In the material below, set out as a numbered list the lines that begin at the one containing "Related products" and stop after the one containing "shorten URLs", with both of those lines included and blank lines left out.

[Text extracted from each page]
>>

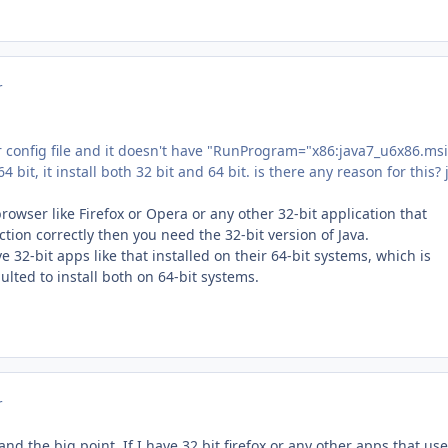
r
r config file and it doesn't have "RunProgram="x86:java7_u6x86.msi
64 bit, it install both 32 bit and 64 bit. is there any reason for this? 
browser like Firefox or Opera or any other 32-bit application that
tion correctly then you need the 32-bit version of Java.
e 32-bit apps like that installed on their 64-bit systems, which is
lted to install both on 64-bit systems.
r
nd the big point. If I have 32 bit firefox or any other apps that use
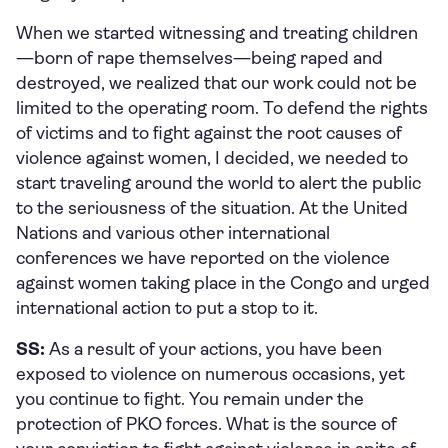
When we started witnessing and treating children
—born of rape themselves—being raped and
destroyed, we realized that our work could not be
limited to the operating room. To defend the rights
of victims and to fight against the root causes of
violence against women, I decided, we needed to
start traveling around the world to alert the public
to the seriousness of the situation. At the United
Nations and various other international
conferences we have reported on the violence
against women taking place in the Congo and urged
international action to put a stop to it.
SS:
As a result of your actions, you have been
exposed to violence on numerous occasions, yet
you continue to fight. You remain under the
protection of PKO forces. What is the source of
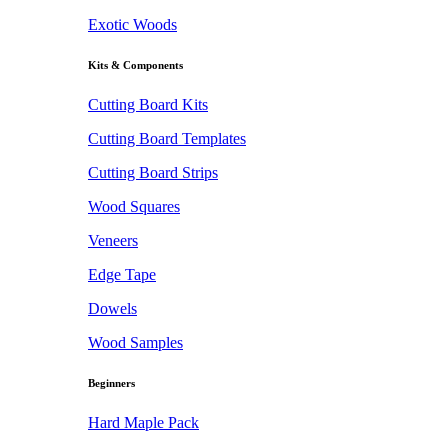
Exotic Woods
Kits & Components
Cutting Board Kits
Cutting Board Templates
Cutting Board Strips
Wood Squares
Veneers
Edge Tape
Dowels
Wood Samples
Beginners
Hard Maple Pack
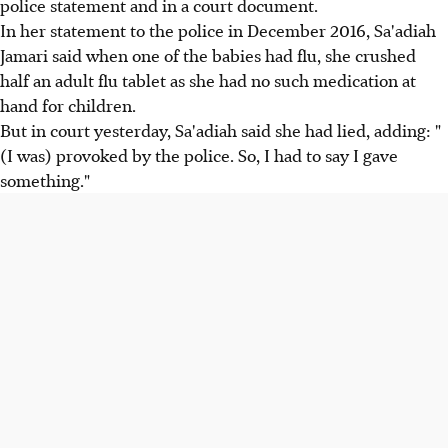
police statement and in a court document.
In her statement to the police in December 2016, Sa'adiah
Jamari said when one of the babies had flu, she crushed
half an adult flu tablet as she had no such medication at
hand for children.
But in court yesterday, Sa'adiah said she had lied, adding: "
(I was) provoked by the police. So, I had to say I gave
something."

<<
>>

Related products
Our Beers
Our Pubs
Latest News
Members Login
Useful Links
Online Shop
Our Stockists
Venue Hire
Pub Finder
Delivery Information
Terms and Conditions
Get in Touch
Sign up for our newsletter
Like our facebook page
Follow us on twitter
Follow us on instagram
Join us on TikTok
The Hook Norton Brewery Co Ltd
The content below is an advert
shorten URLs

<<

__SOLUTION TO THE PROBLEM__.
1. Related products
2. Our Beers
3. Our Pubs
4. Latest News
5. Members Login
6. Useful Links
7. Online Shop
8. Our Stockists
9. Venue Hire
10. Pub Finder
11. Delivery Information
12. Terms and Conditions
13. Get in Touch
14. Sign up for our newsletter
15. Like our facebook page
16. Follow us on twitter
17. Follow us on instagram
18. Join us on TikTok
19. The Hook Norton Brewery Co Ltd
20. The content below is an advert
21. shorten URLs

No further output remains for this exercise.